レオニスの泪
怒濤の昼が過ぎた頃。
招かれざる客がやって来た。
「んー、今日はねぇ、、、味噌カツ定食、ご飯大盛りでお願いしようかな!」
無駄な元気を振り撒く、森。
「………950円になります。」
何故か、タイミング悪くレジを任されている、私。
「また葉山さんじゃん!こないだは混んでたけど今日は空いてるね!やっぱり今の時間が俺のグッドタイムだな!」
意味不明なことを言われ、理解できない、いや、したくない。
「50円のお返しです。」
「ありがとありがとー!」
完全に無視して、釣り銭を渡せば、カウンターにずぃっと森が身体を寄せた。
私は距離を大分開けて、トレイを持ち出す。
「申し訳ありませんが、お呼びするまで脇でお待ちいただけませんか。
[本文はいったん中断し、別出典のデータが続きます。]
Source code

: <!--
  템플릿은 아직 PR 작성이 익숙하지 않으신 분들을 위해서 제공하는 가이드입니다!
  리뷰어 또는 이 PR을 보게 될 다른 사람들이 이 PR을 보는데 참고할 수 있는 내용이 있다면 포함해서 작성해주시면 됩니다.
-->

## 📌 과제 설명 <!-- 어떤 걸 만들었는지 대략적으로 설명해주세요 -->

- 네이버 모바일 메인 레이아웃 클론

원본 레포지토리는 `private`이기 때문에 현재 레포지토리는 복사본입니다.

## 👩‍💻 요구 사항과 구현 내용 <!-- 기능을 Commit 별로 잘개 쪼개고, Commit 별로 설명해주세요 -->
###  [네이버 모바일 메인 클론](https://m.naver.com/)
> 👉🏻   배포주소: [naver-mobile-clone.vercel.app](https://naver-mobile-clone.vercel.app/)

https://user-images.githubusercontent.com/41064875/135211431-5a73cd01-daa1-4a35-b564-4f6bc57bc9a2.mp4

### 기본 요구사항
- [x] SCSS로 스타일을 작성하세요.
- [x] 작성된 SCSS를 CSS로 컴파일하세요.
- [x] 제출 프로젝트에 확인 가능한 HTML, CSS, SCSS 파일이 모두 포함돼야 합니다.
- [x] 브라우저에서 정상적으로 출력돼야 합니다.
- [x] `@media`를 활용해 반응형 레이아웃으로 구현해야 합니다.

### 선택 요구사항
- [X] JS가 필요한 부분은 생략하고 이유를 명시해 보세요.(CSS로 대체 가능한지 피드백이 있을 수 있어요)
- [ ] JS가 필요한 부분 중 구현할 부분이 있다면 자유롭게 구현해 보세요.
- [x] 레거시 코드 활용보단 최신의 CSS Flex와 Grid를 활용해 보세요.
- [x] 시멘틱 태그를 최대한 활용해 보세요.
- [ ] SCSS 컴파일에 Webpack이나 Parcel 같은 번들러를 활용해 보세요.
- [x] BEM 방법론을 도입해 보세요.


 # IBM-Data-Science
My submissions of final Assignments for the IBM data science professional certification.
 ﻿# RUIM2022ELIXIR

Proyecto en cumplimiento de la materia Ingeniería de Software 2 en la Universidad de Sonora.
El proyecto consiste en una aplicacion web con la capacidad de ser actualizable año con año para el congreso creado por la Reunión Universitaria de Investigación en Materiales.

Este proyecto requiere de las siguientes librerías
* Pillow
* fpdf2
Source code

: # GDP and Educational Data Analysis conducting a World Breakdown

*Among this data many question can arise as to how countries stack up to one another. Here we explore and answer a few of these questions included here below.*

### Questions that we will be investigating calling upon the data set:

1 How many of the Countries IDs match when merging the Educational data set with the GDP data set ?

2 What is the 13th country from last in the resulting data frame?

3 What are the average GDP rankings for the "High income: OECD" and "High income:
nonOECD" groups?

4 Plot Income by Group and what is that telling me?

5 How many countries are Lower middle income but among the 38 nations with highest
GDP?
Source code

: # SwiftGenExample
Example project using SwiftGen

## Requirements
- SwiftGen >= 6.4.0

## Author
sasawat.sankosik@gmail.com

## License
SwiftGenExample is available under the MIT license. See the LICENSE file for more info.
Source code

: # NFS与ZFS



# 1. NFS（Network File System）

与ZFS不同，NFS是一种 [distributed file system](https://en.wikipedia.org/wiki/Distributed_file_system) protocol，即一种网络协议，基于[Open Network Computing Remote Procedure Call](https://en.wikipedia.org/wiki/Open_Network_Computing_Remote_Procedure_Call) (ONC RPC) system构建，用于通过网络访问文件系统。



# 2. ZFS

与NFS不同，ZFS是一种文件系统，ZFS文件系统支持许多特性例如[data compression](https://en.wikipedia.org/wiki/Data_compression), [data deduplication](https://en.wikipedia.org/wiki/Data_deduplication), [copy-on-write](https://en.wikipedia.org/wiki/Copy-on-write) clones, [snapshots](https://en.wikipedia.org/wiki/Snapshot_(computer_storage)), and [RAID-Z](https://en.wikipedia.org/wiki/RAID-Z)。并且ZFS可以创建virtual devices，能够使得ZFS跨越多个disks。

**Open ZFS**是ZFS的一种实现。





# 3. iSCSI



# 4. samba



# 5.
」
―つーか、どかないとトレイが置けないし。
「そんな棘々しなくてもー。今日は俺の後ろに居ないし、ちょっと恋バナしよっ?葉山さんもそんなんじゃかぴかぴに乾いちゃうよー。折角若いんだし!」
―こいつ、馬鹿か?
この大きな図体と一般よりでかい頭の中には、色恋以外のものは入っていないのか。そもそも製薬会社の人間のようだが、仕事…こなせているのだろうか。この男に頭を悩ませている同僚の顔が思い浮かぶようだ。
「そんな目で見ないでよー。ほんっと、葉山さんってライオンみたい。ライオンみたな怖い目してる。俺食われちゃいそー。」
―誰がお前の汚い肉なんか食うか!
今すぐに手にしているトレイで、奴の頭をぶったたいてやりたかったが、奥歯を噛み締めて、怒りを逃した。